[WHAT TO DO]: An exact reproduction of all entries is expected.

INPUT MATERIAL START

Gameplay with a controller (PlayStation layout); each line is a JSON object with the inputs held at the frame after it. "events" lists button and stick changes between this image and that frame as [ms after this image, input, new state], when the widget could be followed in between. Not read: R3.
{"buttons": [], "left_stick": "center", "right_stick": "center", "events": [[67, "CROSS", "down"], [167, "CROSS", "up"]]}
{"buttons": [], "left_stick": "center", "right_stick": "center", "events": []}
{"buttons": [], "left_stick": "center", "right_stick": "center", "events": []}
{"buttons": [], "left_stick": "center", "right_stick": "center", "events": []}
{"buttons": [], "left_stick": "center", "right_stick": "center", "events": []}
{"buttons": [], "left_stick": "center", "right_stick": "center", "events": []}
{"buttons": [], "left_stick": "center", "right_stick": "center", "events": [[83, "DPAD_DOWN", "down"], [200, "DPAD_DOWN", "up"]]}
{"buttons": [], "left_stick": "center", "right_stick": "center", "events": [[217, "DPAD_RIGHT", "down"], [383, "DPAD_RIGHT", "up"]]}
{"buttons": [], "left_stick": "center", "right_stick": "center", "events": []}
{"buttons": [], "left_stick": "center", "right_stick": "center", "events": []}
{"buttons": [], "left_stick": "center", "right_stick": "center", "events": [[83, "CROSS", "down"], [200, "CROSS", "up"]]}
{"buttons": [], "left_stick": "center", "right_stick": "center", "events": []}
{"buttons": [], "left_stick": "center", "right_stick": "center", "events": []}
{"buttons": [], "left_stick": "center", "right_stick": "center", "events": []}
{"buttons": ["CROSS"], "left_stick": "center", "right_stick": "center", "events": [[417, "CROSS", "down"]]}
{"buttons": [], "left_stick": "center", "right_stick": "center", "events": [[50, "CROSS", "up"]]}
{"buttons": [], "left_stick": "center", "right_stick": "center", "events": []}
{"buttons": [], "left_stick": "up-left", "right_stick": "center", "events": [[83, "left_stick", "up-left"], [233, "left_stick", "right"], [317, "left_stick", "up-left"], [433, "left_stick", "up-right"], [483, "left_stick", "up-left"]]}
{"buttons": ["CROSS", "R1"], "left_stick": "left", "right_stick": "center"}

INPUT MATERIAL END

[SOLVED EXERCISE]:
Gameplay with a controller (PlayStation layout); each line is a JSON object with the inputs held at the frame after it. "events" lists button and stick changes between this image and that frame as [ms after this image, input, new state], when the widget could be followed in between. Not read: R3.
{"buttons": [], "left_stick": "center", "right_stick": "center", "events": [[67, "CROSS", "down"], [167, "CROSS", "up"]]}
{"buttons": [], "left_stick": "center", "right_stick": "center", "events": []}
{"buttons": [], "left_stick": "center", "right_stick": "center", "events": []}
{"buttons": [], "left_stick": "center", "right_stick": "center", "events": []}
{"buttons": [], "left_stick": "center", "right_stick": "center", "events": []}
{"buttons": [], "left_stick": "center", "right_stick": "center", "events": []}
{"buttons": [], "left_stick": "center", "right_stick": "center", "events": [[83, "DPAD_DOWN", "down"], [200, "DPAD_DOWN", "up"]]}
{"buttons": [], "left_stick": "center", "right_stick": "center", "events": [[217, "DPAD_RIGHT", "down"], [383, "DPAD_RIGHT", "up"]]}
{"buttons": [], "left_stick": "center", "right_stick": "center", "events": []}
{"buttons": [], "left_stick": "center", "right_stick": "center", "events": []}
{"buttons": [], "left_stick": "center", "right_stick": "center", "events": [[83, "CROSS", "down"], [200, "CROSS", "up"]]}
{"buttons": [], "left_stick": "center", "right_stick": "center", "events": []}
{"buttons": [], "left_stick": "center", "right_stick": "center", "events": []}
{"buttons": [], "left_stick": "center", "right_stick": "center", "events": []}
{"buttons": ["CROSS"], "left_stick": "center", "right_stick": "center", "events": [[417, "CROSS", "down"]]}
{"buttons": [], "left_stick": "center", "right_stick": "center", "events": [[50, "CROSS", "up"]]}
{"buttons": [], "left_stick": "center", "right_stick": "center", "events": []}
{"buttons": [], "left_stick": "up-left", "right_stick": "center", "events": [[83, "left_stick", "up-left"], [233, "left_stick", "right"], [317, "left_stick", "up-left"], [433, "left_stick", "up-right"], [483, "left_stick", "up-left"]]}
{"buttons": ["CROSS", "R1"], "left_stick": "left", "right_stick": "center"}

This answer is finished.